Naturalmente, questa è solo un'anticipazione di ciò che potrebbe accadere al dollaro se l'UE riuscisse a diventare neutrale dal punto di vista climatico entro due o tre decenni e la Cina riuscisse a ridurre a zero le proprie emissioni nette di gas serra entro il 2060, sostiene Handelsblatt. La realizzazione di questi obiettivi climatici significherebbe niente meno che la fine dell'era del petrolio, e quindi il crollo di uno dei principali pilastri del dominio del dollaro.
La domanda di dollari diminuirà allo stesso ritmo della domanda di petrolio. Questo porterà a una graduale svalutazione del dollaro. Un'inversione di tendenza a livello energetico globale sarebbe quindi uno scenario disastroso non solo per i Paesi esportatori di petrolio, ma forse anche per la più grande economia del mondo, gli Stati Uniti. Senza una domanda sostenuta per il dollaro, sarà impossibile finanziare gli enormi deficit commerciali e di bilancio degli Stati Uniti. Inoltre, contribuirà alla crescita dell'inflazione.

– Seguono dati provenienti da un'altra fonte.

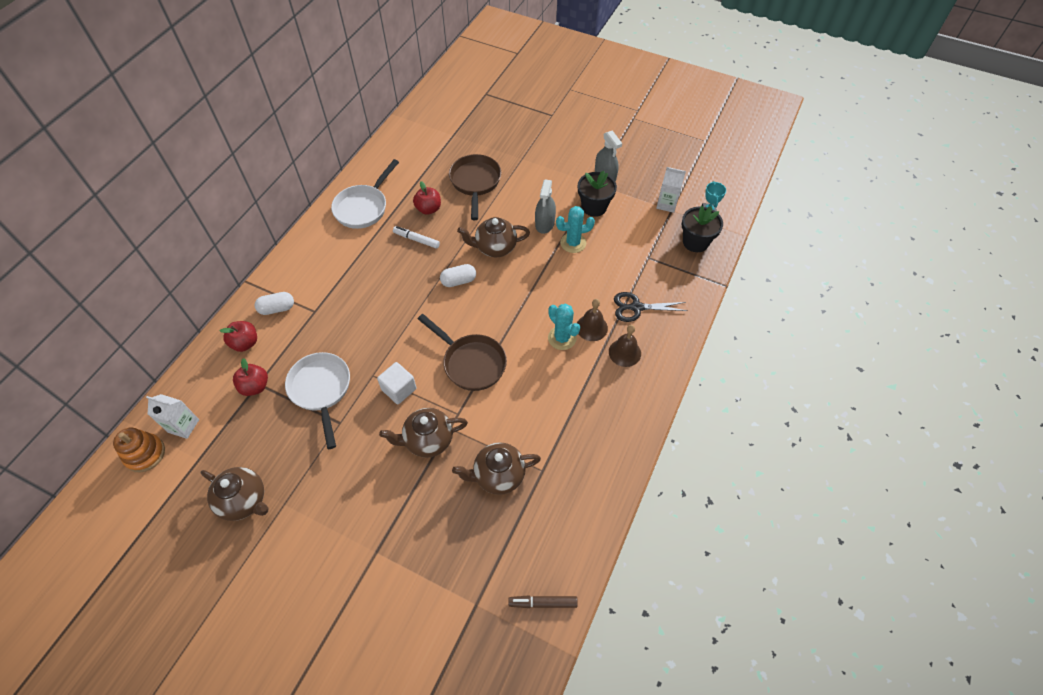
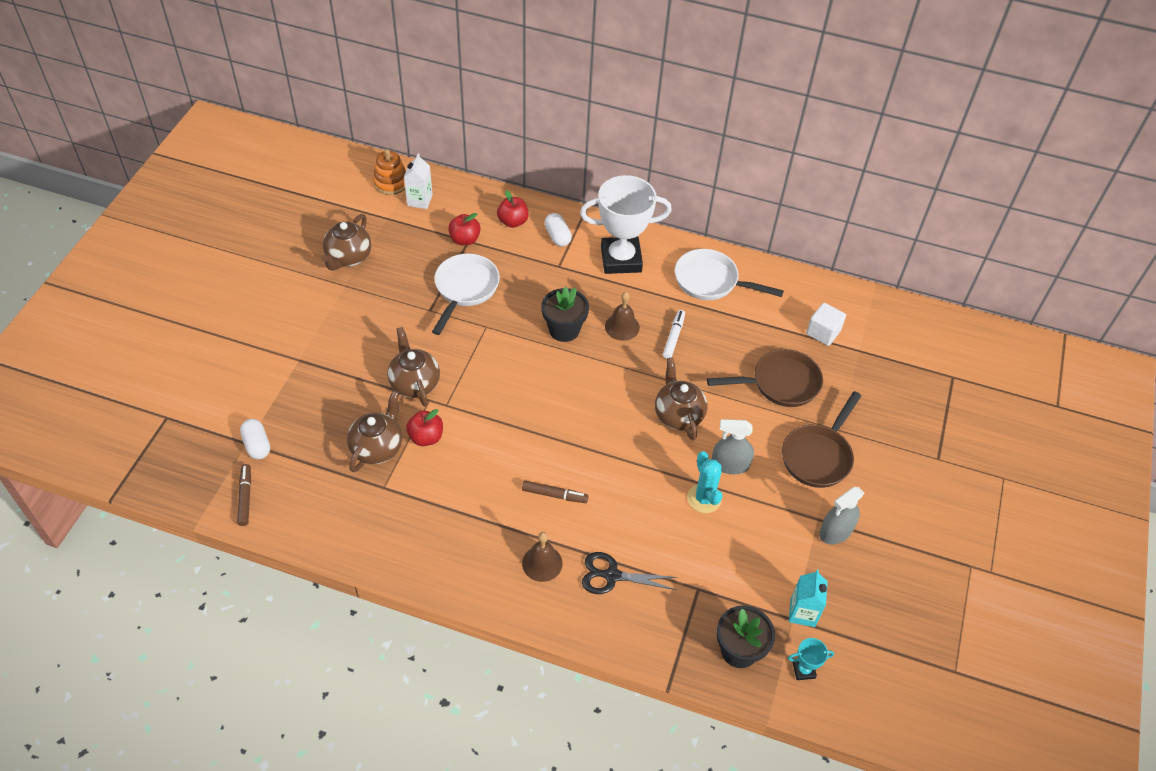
camera: 80 degrees right, 5 degrees down
white pan [285,352,350,449] -> white pan turned 45 degrees counterclockwise [432,254,500,335]
white cube [377,362,416,404] -> white cube moved to [806,303,846,346]
red apple [413,181,441,215] -> red apple moved to [406,409,443,446]
brown pan [418,314,507,391] -> brown pan moved to [782,391,861,488]
white capsule [440,264,476,287] -> white capsule moved to [240,419,270,459]
brown teapot [452,442,541,495] -> brown teapot turned 45 degrees clockwise [347,391,402,472]
turquoise cactus [548,304,580,350] -> brown marker [522,481,588,503]
brown bell [577,299,608,341] -> brown bell moved to [605,292,640,341]
black flower pot [578,171,617,217] -> black flower pot moved to [541,287,589,342]
black scissors [614,292,688,322] -> black scissors turned 75 degrees counterclockwise [582,552,678,594]
white carton [656,167,686,213] -> turquoise carton [789,569,828,627]
none -> white trophy [580,175,672,274]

Il timore che la transizione energetica globale possa portare a violente fiammate nel sistema finanziario globale non può essere scartato. Tuttavia, gli sviluppi avverranno nell'arco di diversi decenni, per cui, a differenza di un sistema di tassi di cambio fissi, i mercati e i tassi di cambio flessibili saranno in grado di adattarsi.
Nuove valute come la rupia indiana avranno probabilmente la possibilità di diventare una valuta globale. Resta da vedere se la Cina sarà disposta ad aprire i suoi mercati dei capitali per trarre vantaggio da una valuta universalmente riconosciuta - il rovescio della medaglia sarebbe che si sottoporrebbe a valutazioni di mercato aperte più rigide di prima.
Anche gli Stati Uniti difficilmente rinunceranno al loro dollaro senza combattere, e la capacità di adattamento dell'economia statunitense è enorme. Se il calcolo dell'amministrazione Biden di trasformare l'economia statunitense in un centro globale per la tecnologia verde, accompagnato da protezionismo palese, sussidi elevati, minacce poco velate e restrizioni alle importazioni, si realizzasse, potrebbe innescare un effetto di richiamo. Grandi flussi di capitale da tutto il mondo saranno dirottati verso gli Stati Uniti, compensando o almeno mitigando l'inaridimento dei flussi di petrodollari.
D'altra parte, l'euro avrà una possibilità di rimanere a galla solo se, da un lato, la transizione energetica avrà successo e, dall'altro, gli Stati membri saranno disposti a dare un nuovo impulso all'integrazione europea e a mettere da parte gli interessi nazionali. Considerato l'assalto dei partiti populisti, questo non è certo un compito facile, ammette l'autore dell'articolo. In realtà, non c'è alternativa a una maggiore integrazione. Altrimenti, l'Europa, l'euro e i singoli Paesi dell'UE rischiano di perdere qualsiasi rilevanza nel mondo, conclude il quotidiano tedesco Handelsblatt.